À vous d’en être les témoins. »
COMMENTAIRE
La liturgie de ce dimanche nous met les pieds sur terre. Une certaine euphorie nous était facile le Jour de Pâques. Or ce matin les lectures, l’une après l’autre, viennent tempérer notre enthousiasme. Un peu comme quand l’hiver nous revient à la fin d’avril.

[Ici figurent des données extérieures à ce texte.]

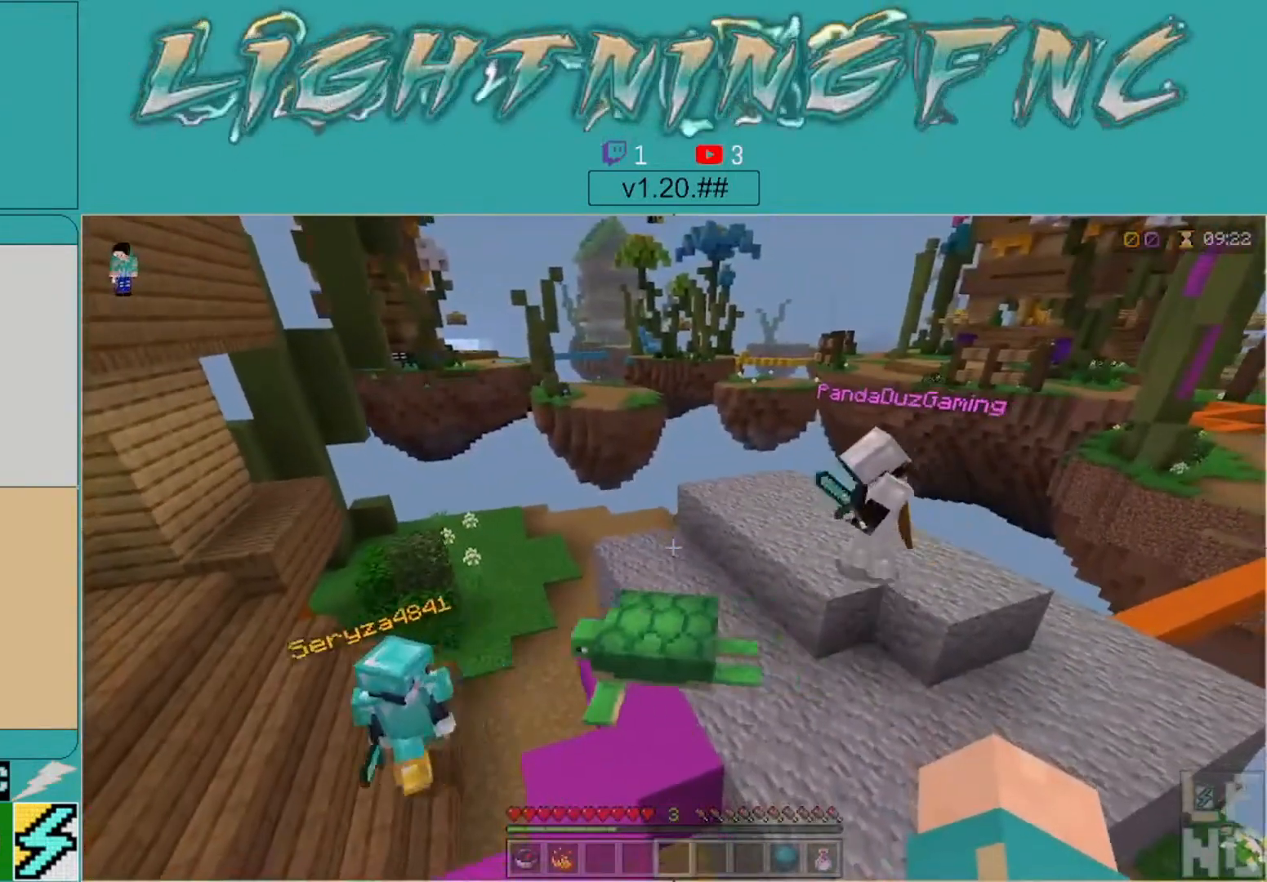
{"buttons": [], "left_stick": "center", "right_stick": "center", "events": []}
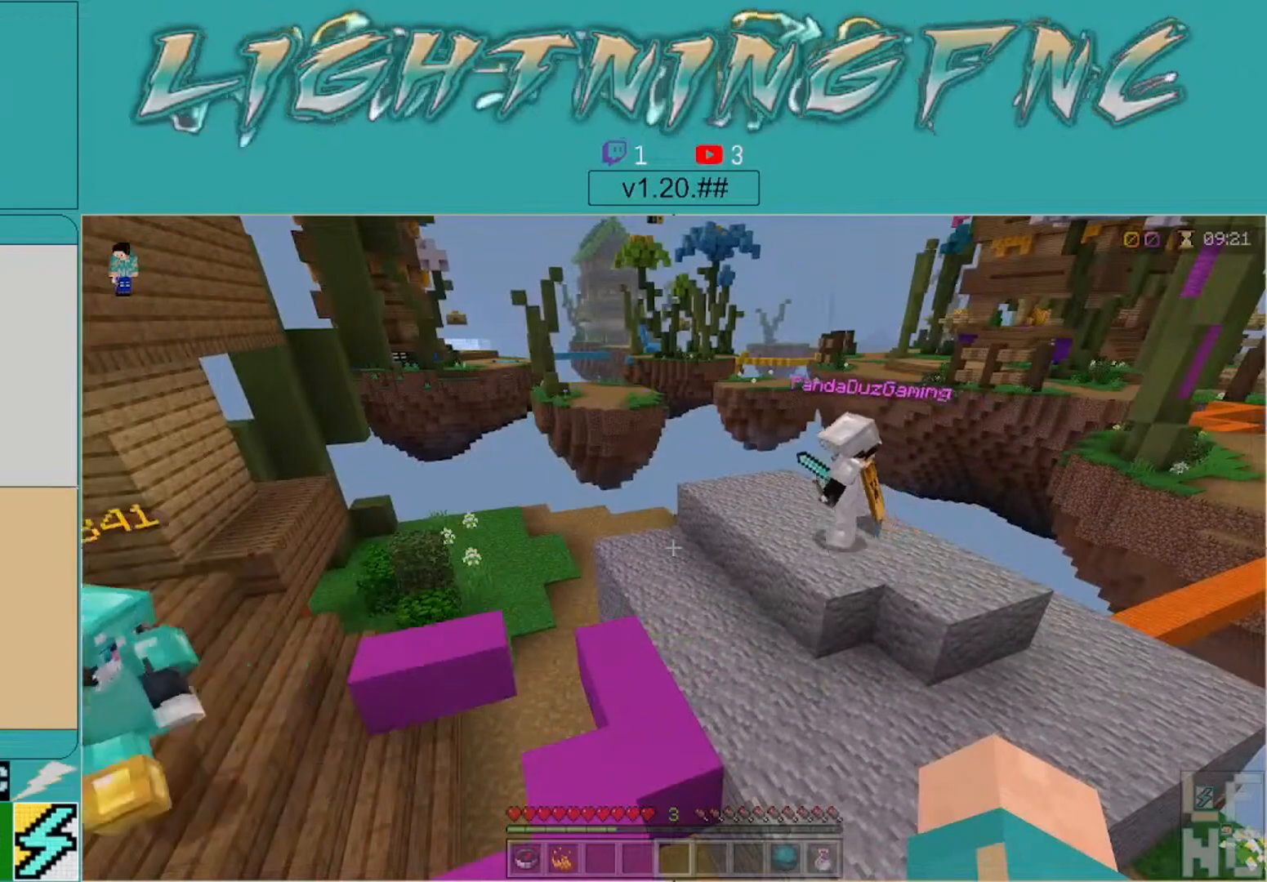
{"buttons": [], "left_stick": "center", "right_stick": "left", "events": [[500, "right_stick", "left"]]}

En fait Jésus lui-même donne le ton dans cet évangile. Il réagit devant les disciples. Eux ils croient rêver, ils veulent spiritualiser leur maître, le classer parmi les fantômes ou les esprits. Or S. Luc nous montre le crucifié dans le réalisme d’une présence physique. Son corps est le même qu’autrefois. Jésus porte les marques de ses blessures sur ses mains et ses pieds. Celui qui était mort, est bien vivant, toujours le même et si différent !
Dans les Actes des apôtres, en 1ère lecture, Pierre ne fait pas de complaisance à ses auditeurs de Jérusalem. Il leur remet sur le nez ce qu’ils ont fait à Jésus, non pas pour les écraser de culpabilité et leur attirer vengeance mais pour les responsabiliser et les éveiller à la foi. Pour qu’une saine autocritique les mène à une vraie conversion.

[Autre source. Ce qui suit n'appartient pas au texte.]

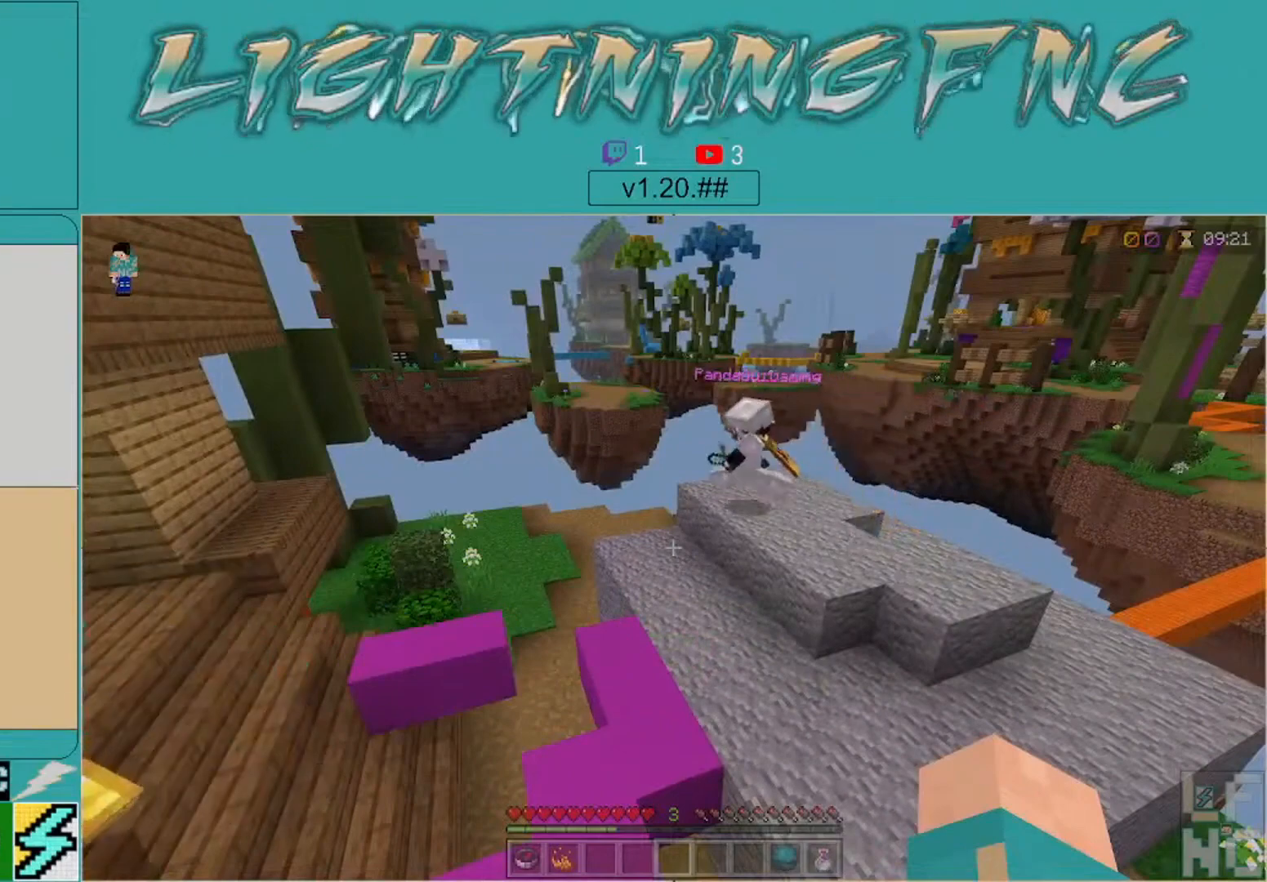
{"buttons": [], "left_stick": "center", "right_stick": "center", "events": [[267, "right_stick", "center"]]}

S. Jean dans sa 1ère lettre, en 2ème lecture, nous remet sous les yeux notre penchant au mal et la possibilité de nos dérives personnelles. En même temps qu’il nous rappelle le chemin de réconciliation et de salut qui nous est gracieusement offert dans le Christ.
En fait la parole de Dieu nous replace ce matin au cœur du mystère de Pâques, en nous rappelant que, si nous devons témoigner à notre tour de la vérité du ressuscité, nous sommes en même temps témoins des mystérieuses lenteurs de l’œuvre de salut qu’il est venu accomplir. Le même réalisme dont eurent besoin les premiers disciples, il nous faut l’avoir nous aussi. Attention de ne pas nous emballer ! Ne tombons pas dans la naïveté ! Comme si avec Pâques tout était réglé, comme s’il n’y avait plus qu’à chanter Alléluia.
Pas besoin de regarder dehors longtemps pour voir que l’hiver met du temps à finir, que notre monde est toujours dysfonctionnel, avec ses conflits, ses peurs, ses incapacités à instaurer la paix, ses injustices, la dilapidation de notre bien commun, la terre… N’allons donc pas nous réfugier dans une bulle et produire un discours qui ne serait pas pris au sérieux. Voyons le Ressuscité lui-même, comment il se montre humble et patient, insistant et proche, avec les disciples, dépendant de leur accueil et de leur compréhension. Il les forme à un sain réalisme quant à la portée immédiate de son œuvre de salut.
Ainsi nous devons comprendre, et ne pas nous en surprendre, que la résurrection n’opère pas une transformation radicale instantanée de notre monde. Pâques a ouvert une brèche sur l’enchaînement de mort qui subjuguait notre monde. Mais la victoire totale n’est pas pour tout de suite. Nous vivons dans un monde affligé encore par le péché. Nous-mêmes sommes fragiles, tourmentés par la peur et chargés de fautes. Le mal et la souffrance nous tiennent toujours. Seulement nous savons que le Christ est vivant et qu’il a ouvert un passage vers la vie. Que déjà sa joie et sa paix données aux siens porte du fruit en nous, autour de nous. La violence n’aura pas le dernier mot. Si le mal continue ses ravages, nous avons une espérance. Nous savons que le Christ en sa Pâques a porté un coup mortel à la mort.
Prenons donc nous aussi un chemin de lucidité, de conversion et de fidélité. Portons sur le terrain, jour après jour, un témoignage d’espérance. Travaillons à transformer le monde par notre amour. Dans notre univers humain, démuni et si souvent désespéré, soyons d’authentiques témoins du Ressuscité.